AI Quality Engineering

What remains of quality engineering when AI writes the code?

Fifteen years of test architecture and quality engineering — at insurers, banks, government and national utilities. Since last year I've been applying that discipline to the agentic AI layer on top: agent orchestration, review gates for LLM output, and the audit trail regulated sectors still need. On this site you'll find how I work, the cases where it showed up, four agents running in production, open-source templates on GitHub, and the pieces I publish.

What I do myself is selective. What I share isn't.

Example: a review gate I run at a client. Four checks, one verdict, in CI.
15+
Years
QA & test automation
14
Clients
Enterprise & government
4
Agents
In production, licensed
2
Open source
Templates on GitHub
Ambassador
Cypress.io
The approach

Four pillars beneath a software development process where quality stays in hand.

Every engagement touches all four, in different mixtures. My approach is always effective and pragmatic: the best solution that fits your organisation for the long term.

01

Test architecture that outlives the team.

Software testing patterns, AC/TS traceability, per-feature coverage matrix, Language-First. The foundation for any quality architecture, with Cypress and/or Playwright. Built so AI coding agents and the surrounding Quality Gates can safeguard quality continuously.

02

AI coding agents in your release pipeline.

Claude Code, Cursor, Copilot. In-repo subagents, AGENTS.md, slash commands, review gates. The agents run in your repo and your CI; your source never ends up anywhere else.

03

Audit trail by design.

DORA, GDPR, NIS2, ISO/IEC 25010, TMMi. Every change traces back to an acceptance criterion, every gate is documented.

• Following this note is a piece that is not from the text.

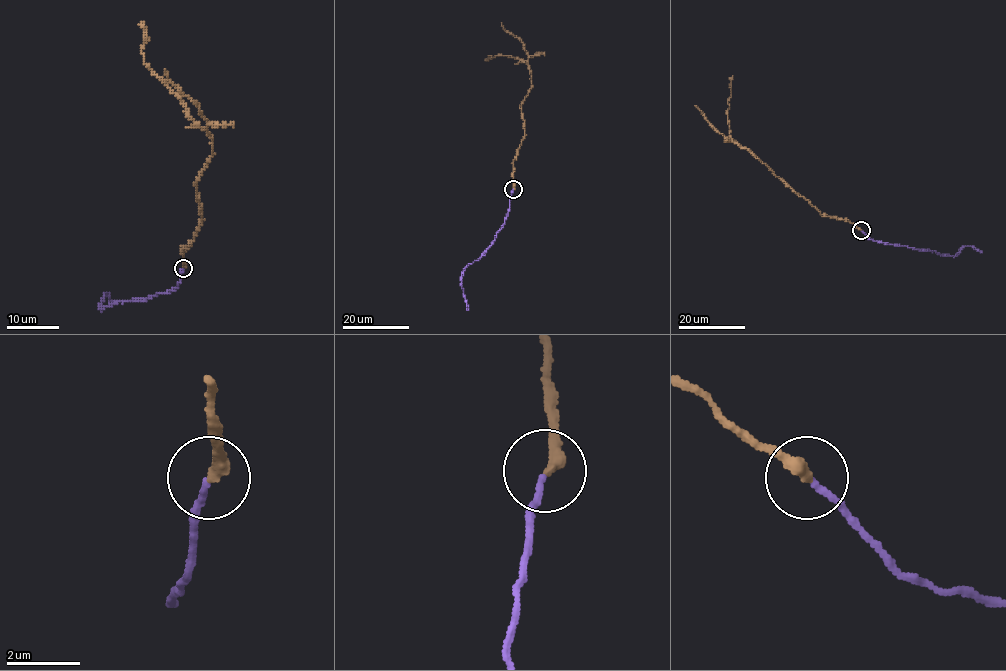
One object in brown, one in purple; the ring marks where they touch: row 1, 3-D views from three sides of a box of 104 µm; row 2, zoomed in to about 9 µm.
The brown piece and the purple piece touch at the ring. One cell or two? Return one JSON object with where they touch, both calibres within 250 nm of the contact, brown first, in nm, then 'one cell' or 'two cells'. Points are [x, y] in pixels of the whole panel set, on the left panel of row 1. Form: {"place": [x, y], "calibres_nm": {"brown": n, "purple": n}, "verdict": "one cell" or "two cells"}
{"place": [183, 268], "calibres_nm": {"brown": 360, "purple": 160}, "verdict": "one cell"}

What you do, you can defend — to an inspector or to internal audit.

04

Quality as a financial story.

A report that both your CFO and your auditor understand. What does a production bug cost? What does a green CI save? I make the invisible costs in the development process visible and actionable.

Earlier work

Where the work has been applied.

A selection. The same discipline, in different contexts — from a worldwide government rollout to a solo SaaS I build myself.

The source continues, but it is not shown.